# Directions for this task
What you should end up with is an exact copy of the lines from the one holding "focal_35mm: 44" through the last line of the entries below, both included, and nothing else; leave every picture out.

Raw data below:

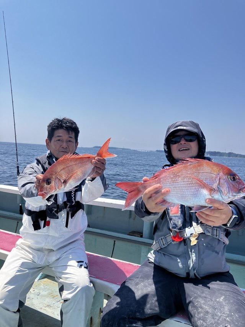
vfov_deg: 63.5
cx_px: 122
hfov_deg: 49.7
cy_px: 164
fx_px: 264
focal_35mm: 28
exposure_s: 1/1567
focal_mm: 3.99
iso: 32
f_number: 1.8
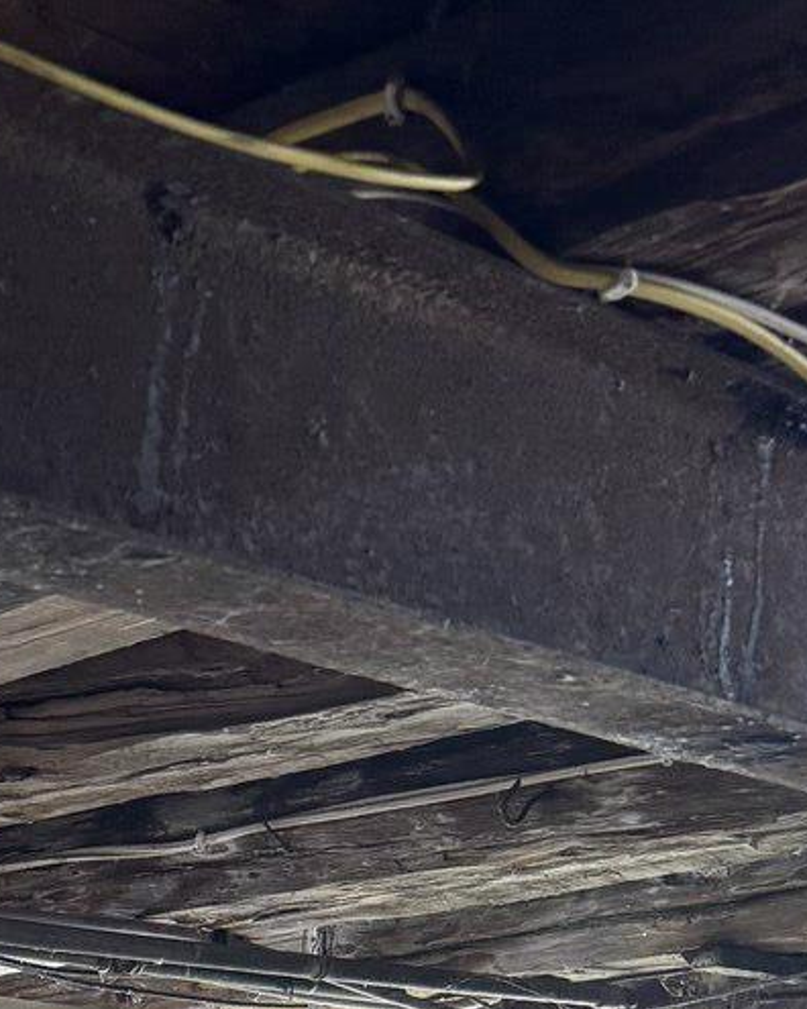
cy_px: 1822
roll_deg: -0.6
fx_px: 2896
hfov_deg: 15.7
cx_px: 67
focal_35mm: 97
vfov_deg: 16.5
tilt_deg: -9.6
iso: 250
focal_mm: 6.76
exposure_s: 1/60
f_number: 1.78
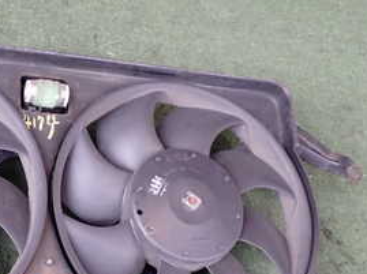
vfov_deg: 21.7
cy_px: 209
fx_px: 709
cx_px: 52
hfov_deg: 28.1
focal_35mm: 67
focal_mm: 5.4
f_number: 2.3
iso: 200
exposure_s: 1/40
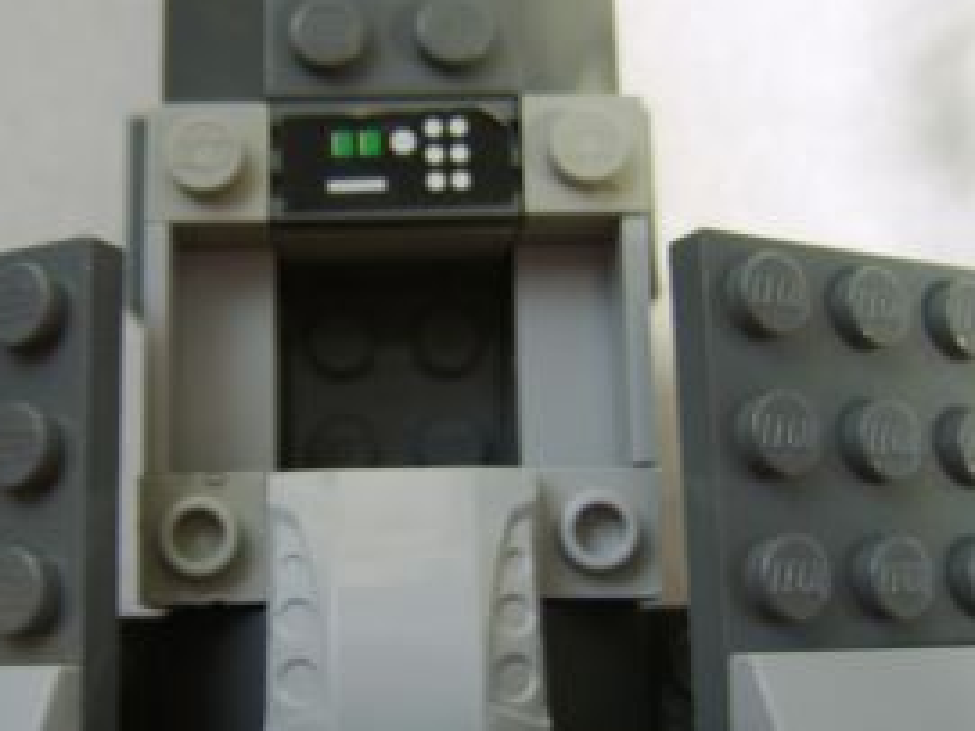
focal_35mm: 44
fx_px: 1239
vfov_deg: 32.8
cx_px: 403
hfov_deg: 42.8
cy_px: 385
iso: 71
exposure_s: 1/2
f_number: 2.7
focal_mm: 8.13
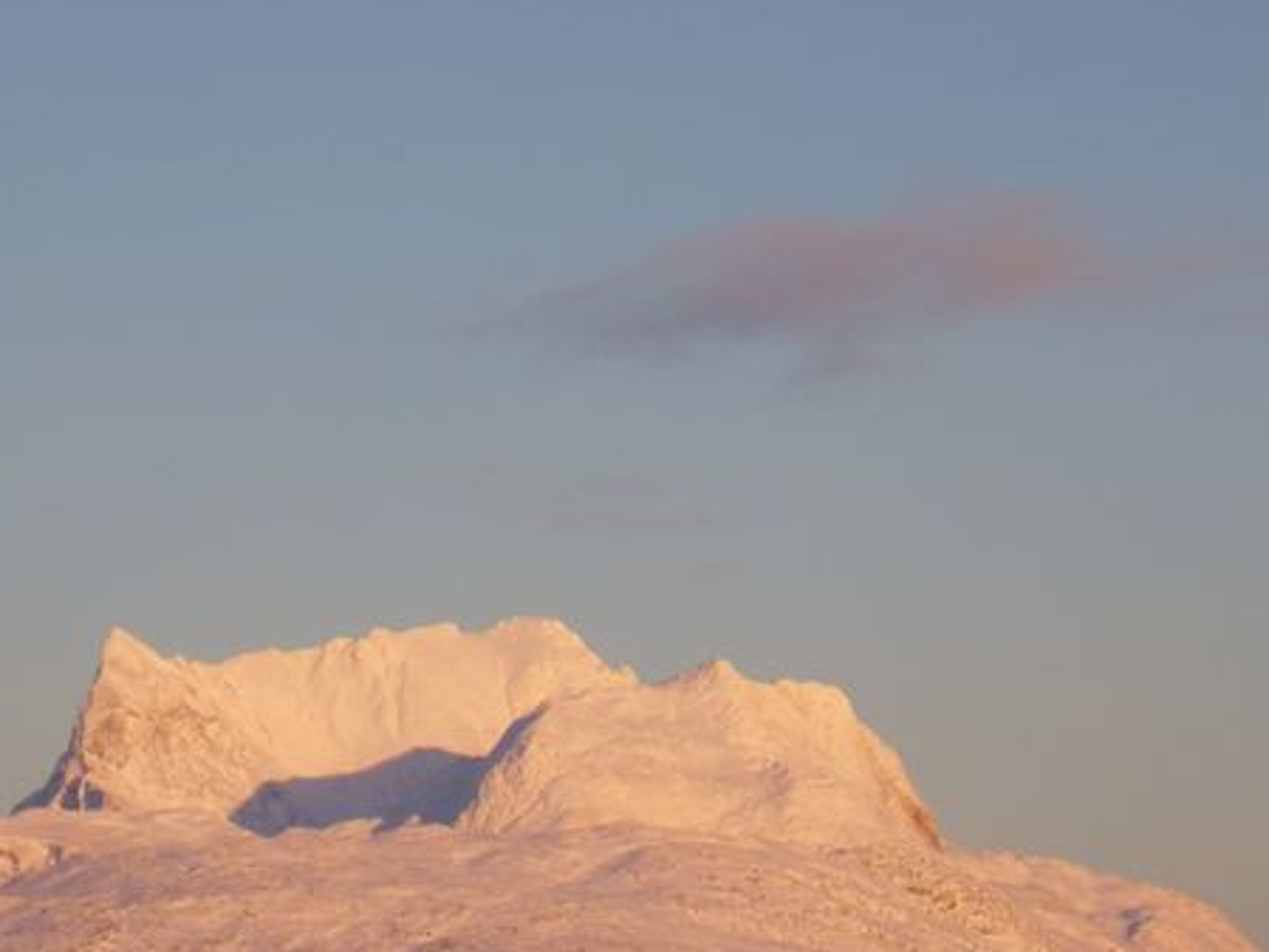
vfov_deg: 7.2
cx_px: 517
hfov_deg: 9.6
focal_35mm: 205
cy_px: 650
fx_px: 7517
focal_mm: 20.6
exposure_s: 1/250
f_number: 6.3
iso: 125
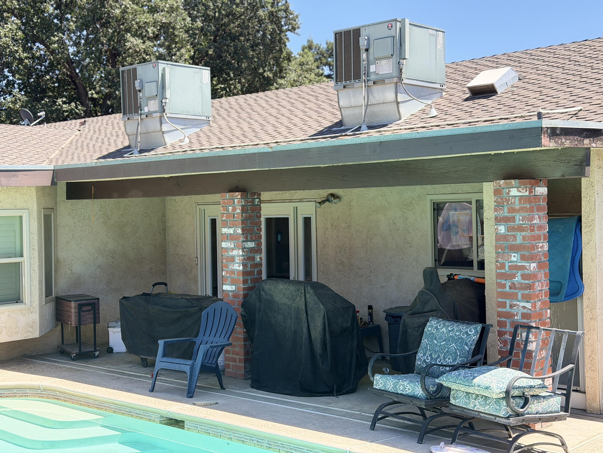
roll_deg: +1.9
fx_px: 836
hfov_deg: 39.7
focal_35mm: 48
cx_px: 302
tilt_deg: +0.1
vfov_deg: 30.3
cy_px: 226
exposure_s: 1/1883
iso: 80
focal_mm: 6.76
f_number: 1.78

End of Raw data.

# The answer
focal_35mm: 44
fx_px: 1239
vfov_deg: 32.8
cx_px: 403
hfov_deg: 42.8
cy_px: 385
iso: 71
exposure_s: 1/2
f_number: 2.7
focal_mm: 8.13
vfov_deg: 7.2
cx_px: 517
hfov_deg: 9.6
focal_35mm: 205
cy_px: 650
fx_px: 7517
focal_mm: 20.6
exposure_s: 1/250
f_number: 6.3
iso: 125
roll_deg: +1.9
fx_px: 836
hfov_deg: 39.7
focal_35mm: 48
cx_px: 302
tilt_deg: +0.1
vfov_deg: 30.3
cy_px: 226
exposure_s: 1/1883
iso: 80
focal_mm: 6.76
f_number: 1.78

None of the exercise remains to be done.